◆ Extract ◆
First of all thanks to the surprising number of people who have sent me amazing mail for the holidays. I’m always delighted to hear what’s going on back in the US, and the snacks don’t hurt either. And now to make up for my lack of blogging last fall, I, Lara Kohler, bring to you, readers of Lara in Burkina, a special three part blog entry.
Du The
Burkinabes spend a lot more time talking to each other face to face than Americans do. Perhaps the abundance of computers has made the majority of our socializing become virtual. But when you live somewhere where you don’t have a personal computer, and you’re lucky to have electricity even for part of the day, using Facebook and Myspace to keep up with all of the gossip doesn’t work very well. In Burkina Faso when people are looking for a reason to sit around and talk (or echanger as they say in French here-literally to exchange) they make tea. One person is usually responsible for preparing the tea, which is not your average Lipton in a bag. It’s loose leaf tea that you can buy practically anywhere and you make using one or two tiny teapots. First you boil the water and tea leaves for maybe half an hour or forty five minutes during which the tea is poured back and forth several times between the two tea pots or between the tea pot and a large glass. This mixes it and helps extract the maximum flavor from the leaves (each person has a slightly different method and everyone always argues about which way is the correct way so just bare with me). Then you add milk and sugar, mix some more, and serve in shot glass sized glasses. Burkinabes always slurp their tea when they drink it, but I haven’t figured out why yet, maybe just because it’s hot? The first round (the premiere en francais) is the strongest and most caffeinated (if I drink it I won’t sleep for days). Then they keep repeating the process with the same tea leaves three or even four times, until there is nothing left in them.
Because the cultural gender gap in Burkina is still quite large, you will usually only find men doing this. Women are so busy cleaning, cooking, and taking care of their children that they wouldn’t have a four hour block of time to spare. Moreover, drinking tea is usually just considered more of a guy’s past time. However, I sometimes join my colleagues for tea in village which seems to be okay since I’m not Burkinabe. It gives me a chance to catch up on what’s going on.

Collected data entries

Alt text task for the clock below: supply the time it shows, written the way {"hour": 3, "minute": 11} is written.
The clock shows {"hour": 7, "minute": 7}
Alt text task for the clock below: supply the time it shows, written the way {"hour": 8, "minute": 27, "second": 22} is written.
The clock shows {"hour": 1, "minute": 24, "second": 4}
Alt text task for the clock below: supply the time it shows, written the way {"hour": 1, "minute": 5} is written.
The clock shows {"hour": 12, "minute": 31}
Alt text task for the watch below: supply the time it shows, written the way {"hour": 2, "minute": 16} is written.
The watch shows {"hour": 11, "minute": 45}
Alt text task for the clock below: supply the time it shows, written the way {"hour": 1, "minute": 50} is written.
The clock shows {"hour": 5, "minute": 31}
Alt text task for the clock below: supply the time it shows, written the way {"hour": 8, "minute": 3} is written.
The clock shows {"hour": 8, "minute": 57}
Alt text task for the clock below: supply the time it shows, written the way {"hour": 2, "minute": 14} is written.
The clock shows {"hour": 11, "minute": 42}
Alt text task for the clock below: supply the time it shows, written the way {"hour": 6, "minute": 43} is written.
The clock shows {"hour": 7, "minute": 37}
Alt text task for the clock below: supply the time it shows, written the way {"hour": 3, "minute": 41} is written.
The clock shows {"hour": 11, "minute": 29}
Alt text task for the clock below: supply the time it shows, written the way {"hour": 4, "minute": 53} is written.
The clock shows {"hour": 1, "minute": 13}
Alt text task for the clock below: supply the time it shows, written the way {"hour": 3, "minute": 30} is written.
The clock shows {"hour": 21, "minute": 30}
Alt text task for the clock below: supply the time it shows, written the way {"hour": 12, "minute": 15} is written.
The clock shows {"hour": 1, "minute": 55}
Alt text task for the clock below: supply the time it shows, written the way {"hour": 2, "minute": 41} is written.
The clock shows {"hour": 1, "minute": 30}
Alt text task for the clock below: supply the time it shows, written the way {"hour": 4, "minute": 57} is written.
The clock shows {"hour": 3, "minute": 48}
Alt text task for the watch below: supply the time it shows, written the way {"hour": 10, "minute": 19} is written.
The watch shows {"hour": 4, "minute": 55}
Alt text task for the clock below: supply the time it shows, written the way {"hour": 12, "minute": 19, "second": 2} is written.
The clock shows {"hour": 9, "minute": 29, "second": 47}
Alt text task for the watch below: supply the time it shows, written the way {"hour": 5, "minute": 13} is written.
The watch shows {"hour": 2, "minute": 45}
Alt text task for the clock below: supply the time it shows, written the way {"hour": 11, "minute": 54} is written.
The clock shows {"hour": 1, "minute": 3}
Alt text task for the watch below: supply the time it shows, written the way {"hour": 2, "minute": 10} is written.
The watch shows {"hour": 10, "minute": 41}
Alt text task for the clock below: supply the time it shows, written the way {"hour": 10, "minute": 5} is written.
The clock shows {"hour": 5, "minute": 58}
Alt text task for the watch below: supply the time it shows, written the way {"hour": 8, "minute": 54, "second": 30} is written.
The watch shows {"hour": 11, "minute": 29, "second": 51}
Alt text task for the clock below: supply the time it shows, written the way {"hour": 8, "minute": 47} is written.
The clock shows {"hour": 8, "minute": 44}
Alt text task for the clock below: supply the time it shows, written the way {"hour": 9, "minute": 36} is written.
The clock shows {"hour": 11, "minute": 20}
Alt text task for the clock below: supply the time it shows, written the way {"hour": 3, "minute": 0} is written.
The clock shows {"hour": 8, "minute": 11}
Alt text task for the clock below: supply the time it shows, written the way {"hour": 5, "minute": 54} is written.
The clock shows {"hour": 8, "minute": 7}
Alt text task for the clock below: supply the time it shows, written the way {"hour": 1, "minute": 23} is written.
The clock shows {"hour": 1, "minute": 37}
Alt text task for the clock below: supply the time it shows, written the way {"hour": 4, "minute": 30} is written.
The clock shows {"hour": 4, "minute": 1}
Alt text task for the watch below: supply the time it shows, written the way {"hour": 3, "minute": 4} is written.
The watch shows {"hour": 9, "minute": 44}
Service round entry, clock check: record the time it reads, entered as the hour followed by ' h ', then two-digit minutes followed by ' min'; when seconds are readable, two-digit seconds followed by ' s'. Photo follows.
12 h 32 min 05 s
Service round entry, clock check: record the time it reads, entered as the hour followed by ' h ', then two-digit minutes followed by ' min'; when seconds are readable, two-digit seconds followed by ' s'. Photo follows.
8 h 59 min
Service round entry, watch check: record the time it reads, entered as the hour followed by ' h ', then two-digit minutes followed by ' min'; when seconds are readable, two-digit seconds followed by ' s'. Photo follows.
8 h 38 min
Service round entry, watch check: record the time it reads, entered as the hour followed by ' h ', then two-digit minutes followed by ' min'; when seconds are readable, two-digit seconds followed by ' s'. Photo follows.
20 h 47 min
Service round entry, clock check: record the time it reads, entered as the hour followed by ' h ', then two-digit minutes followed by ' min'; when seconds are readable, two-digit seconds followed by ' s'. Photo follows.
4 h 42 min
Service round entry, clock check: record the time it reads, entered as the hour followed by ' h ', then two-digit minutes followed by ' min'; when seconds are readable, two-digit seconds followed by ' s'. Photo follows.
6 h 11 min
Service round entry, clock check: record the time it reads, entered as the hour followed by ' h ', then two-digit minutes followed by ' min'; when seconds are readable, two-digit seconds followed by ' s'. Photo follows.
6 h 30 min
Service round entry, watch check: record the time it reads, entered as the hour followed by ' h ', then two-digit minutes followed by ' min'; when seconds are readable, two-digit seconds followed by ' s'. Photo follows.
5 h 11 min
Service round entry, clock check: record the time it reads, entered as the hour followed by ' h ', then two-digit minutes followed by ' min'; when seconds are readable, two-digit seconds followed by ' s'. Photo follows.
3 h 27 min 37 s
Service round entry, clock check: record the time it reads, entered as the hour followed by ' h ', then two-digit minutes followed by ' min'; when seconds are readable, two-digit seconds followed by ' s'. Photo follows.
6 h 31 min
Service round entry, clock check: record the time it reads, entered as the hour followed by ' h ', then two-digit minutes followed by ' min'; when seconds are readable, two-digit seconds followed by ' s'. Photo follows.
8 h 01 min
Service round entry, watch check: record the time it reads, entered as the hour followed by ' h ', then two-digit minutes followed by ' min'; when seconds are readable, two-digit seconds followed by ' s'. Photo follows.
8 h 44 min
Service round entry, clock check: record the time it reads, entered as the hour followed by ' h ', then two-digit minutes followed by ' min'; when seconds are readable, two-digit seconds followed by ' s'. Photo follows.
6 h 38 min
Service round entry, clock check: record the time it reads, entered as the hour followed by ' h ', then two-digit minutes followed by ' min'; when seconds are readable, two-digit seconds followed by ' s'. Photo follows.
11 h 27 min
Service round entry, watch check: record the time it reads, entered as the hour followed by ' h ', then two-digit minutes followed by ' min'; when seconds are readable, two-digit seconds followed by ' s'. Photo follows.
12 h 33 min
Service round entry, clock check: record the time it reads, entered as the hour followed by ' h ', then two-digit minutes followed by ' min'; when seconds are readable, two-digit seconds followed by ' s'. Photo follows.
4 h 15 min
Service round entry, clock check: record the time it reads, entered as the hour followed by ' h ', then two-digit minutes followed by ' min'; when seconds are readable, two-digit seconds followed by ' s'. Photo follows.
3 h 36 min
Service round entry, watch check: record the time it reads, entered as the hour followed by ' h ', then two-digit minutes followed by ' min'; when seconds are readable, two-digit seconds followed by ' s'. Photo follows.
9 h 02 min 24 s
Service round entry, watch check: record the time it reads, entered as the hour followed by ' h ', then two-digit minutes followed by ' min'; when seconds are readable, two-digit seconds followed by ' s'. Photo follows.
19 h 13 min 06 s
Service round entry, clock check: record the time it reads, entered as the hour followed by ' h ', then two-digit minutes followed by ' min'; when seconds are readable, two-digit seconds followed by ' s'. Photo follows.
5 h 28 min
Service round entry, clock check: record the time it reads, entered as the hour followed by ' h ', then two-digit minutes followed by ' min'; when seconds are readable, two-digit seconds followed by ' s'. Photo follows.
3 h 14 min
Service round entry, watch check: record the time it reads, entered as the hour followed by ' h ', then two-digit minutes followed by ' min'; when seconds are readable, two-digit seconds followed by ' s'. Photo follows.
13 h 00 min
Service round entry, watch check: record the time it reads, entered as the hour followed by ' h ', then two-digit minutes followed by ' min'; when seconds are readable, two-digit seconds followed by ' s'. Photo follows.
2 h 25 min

◆ Your task ◆
Continue the blog entry on tea-drinking in Burkina Faso, picking up after its final sentence. The records are drawn from a separate source.

◆ In response ◆
Money Money Money
While I was drinking tea with some people during the school break, we stumbled into a really interesting discussion about money. I thought that I was the only person with a problem when I went to the post to take money out of my bank account and the other customers always pushed in front of me, didn’t form a line, and stood right next to me as I counted my money, counting it along with me. To my relief, it wasn’t just another aspect of my no integration…apparently the Burkinabe don’t like it either. But let me explain more clearly…
First of all, as I said, Peace Corps Volunteers in Burkina do their banking at the national post office system, which also doubles at a bank. This is how PC gives us money to eat and live while we’re at site. Just before swear-in each person receives a check book that they use to write checks to themselves each time they want to withdraw money from their accounts. So, when you’re in your regional capital, you show up at the post, write your check out, and then go up to the glass window that says something like “withdrawals” under the list of services. You hand the guy your id and check and he gives you the money. But if there are other people at the post, you will likely have to shove your way to the window, or prevent others from shoving in front of you. Then once you have the guy’s attention, you covertly hand him the check, but your efforts are in vain because he will either inadvertently flash the sum of your withdrawal to all of the customers huddled around you, and/or read the amount out loud if he calls for permission (as they do at my regional capital). So pretty much everyone will know exactly how much money you’re leaving with that day. Then when he hands you the stack of bills there’s still all of the people right next to you who watch you count every last CFA before you make a feeble attempt to stash it in your bag. Then you walk out hoping that nothing will happen to whatever you’re just withdrawn.
I would like to say though, that aside from a few incidents of people cutting me, I usually don’t have this much of a problem because I go to my poste when it’s not very busy. Also, incidences of people straight out robbing you in front of others are pretty rare in Burkina, even for foreigners. People are fairly good about sticking up for others if they get hassled in a public place.
The funniest part of this conversation was about people’s apparent lack of confidence in the banking system here (I have absolutely no grounds to either deny or support this statement). One of the people we were sitting with started describing how the merchants usually keep a lot of cash on their person while traveling because they only like to use the banks in regional capitals. He described a man who he saw walk into a poste and proceed to take off four boubous (yes four!) underneath each of which he had stashed a large pile of bills. And he was apparently wearing multiple turbans too, also hiding money. Yes, this is just as hilarious sounding to the Burkinabe as it is to you.
Bonne Annee 2008!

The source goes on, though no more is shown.